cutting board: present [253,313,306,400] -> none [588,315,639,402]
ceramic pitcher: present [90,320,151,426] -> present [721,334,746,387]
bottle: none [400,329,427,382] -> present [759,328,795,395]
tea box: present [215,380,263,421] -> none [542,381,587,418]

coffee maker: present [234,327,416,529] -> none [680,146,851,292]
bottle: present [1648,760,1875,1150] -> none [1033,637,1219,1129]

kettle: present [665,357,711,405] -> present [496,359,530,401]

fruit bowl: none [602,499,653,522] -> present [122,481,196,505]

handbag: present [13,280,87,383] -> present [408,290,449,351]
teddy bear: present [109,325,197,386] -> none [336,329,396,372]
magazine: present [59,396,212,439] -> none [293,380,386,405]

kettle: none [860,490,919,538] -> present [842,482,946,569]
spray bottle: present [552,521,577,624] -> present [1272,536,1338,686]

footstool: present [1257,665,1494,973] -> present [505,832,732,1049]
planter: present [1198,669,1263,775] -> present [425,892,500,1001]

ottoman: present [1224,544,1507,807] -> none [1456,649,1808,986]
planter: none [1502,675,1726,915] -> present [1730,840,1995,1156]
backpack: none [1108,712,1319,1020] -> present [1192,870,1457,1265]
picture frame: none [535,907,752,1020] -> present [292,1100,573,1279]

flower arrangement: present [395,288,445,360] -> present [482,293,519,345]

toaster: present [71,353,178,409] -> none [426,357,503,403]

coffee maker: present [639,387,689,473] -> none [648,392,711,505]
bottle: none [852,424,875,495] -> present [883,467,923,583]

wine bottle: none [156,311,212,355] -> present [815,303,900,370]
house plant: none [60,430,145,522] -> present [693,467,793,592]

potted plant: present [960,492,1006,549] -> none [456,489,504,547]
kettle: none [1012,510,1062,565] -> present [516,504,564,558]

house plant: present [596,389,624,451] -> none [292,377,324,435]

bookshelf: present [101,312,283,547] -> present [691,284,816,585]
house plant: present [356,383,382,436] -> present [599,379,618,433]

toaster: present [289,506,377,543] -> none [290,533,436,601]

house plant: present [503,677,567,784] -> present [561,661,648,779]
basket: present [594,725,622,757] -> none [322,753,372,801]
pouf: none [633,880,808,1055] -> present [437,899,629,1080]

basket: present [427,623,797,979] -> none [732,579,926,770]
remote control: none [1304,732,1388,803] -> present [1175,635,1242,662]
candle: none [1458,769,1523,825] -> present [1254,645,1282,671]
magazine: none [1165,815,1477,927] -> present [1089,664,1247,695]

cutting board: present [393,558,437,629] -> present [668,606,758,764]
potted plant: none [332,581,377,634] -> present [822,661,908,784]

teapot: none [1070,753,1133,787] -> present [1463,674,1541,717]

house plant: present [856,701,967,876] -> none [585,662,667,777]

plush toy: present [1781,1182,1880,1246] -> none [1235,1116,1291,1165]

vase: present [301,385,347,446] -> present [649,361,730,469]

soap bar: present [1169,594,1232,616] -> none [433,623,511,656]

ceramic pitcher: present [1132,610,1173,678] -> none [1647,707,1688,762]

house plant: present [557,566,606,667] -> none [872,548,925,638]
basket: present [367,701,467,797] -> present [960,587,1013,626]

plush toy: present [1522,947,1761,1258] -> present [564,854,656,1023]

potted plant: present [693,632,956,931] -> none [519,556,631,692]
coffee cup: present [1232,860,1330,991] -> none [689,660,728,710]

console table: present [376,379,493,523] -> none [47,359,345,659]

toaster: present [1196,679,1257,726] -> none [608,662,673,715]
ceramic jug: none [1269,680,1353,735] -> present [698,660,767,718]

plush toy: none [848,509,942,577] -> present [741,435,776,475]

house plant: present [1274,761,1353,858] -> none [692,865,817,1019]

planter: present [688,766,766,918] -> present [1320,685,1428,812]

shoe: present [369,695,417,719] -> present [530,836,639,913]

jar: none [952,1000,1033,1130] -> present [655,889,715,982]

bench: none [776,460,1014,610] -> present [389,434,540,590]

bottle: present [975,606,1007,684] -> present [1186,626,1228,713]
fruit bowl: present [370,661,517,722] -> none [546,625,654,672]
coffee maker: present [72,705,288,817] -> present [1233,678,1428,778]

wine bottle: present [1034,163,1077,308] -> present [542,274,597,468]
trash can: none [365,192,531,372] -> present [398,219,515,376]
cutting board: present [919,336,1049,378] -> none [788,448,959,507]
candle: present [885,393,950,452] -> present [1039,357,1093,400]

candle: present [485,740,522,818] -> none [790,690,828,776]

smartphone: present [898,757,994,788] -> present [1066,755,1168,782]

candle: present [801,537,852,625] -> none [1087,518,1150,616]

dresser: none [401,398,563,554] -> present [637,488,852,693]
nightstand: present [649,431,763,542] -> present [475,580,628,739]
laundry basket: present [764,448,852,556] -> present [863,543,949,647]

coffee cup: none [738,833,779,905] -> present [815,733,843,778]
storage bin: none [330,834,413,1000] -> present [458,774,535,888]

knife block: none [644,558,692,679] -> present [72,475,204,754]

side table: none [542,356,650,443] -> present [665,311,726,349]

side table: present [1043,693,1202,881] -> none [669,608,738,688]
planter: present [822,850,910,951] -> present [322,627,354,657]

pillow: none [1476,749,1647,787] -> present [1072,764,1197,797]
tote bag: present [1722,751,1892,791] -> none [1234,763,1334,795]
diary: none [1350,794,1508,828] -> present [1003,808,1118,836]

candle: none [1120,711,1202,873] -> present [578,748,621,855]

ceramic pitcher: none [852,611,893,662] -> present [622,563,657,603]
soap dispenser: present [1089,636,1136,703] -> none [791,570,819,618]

* Task instructions
Please reproduce, exactly as they appear above, the lines from the line containing "vase: present [301,385,347,446]" up to and including the line containing "coffee maker: present [72,705,288,817]".

* Task answer
vase: present [301,385,347,446] -> present [649,361,730,469]

soap bar: present [1169,594,1232,616] -> none [433,623,511,656]

ceramic pitcher: present [1132,610,1173,678] -> none [1647,707,1688,762]

house plant: present [557,566,606,667] -> none [872,548,925,638]
basket: present [367,701,467,797] -> present [960,587,1013,626]

plush toy: present [1522,947,1761,1258] -> present [564,854,656,1023]

potted plant: present [693,632,956,931] -> none [519,556,631,692]
coffee cup: present [1232,860,1330,991] -> none [689,660,728,710]

console table: present [376,379,493,523] -> none [47,359,345,659]

toaster: present [1196,679,1257,726] -> none [608,662,673,715]
ceramic jug: none [1269,680,1353,735] -> present [698,660,767,718]

plush toy: none [848,509,942,577] -> present [741,435,776,475]

house plant: present [1274,761,1353,858] -> none [692,865,817,1019]

planter: present [688,766,766,918] -> present [1320,685,1428,812]

shoe: present [369,695,417,719] -> present [530,836,639,913]

jar: none [952,1000,1033,1130] -> present [655,889,715,982]

bench: none [776,460,1014,610] -> present [389,434,540,590]

bottle: present [975,606,1007,684] -> present [1186,626,1228,713]
fruit bowl: present [370,661,517,722] -> none [546,625,654,672]
coffee maker: present [72,705,288,817] -> present [1233,678,1428,778]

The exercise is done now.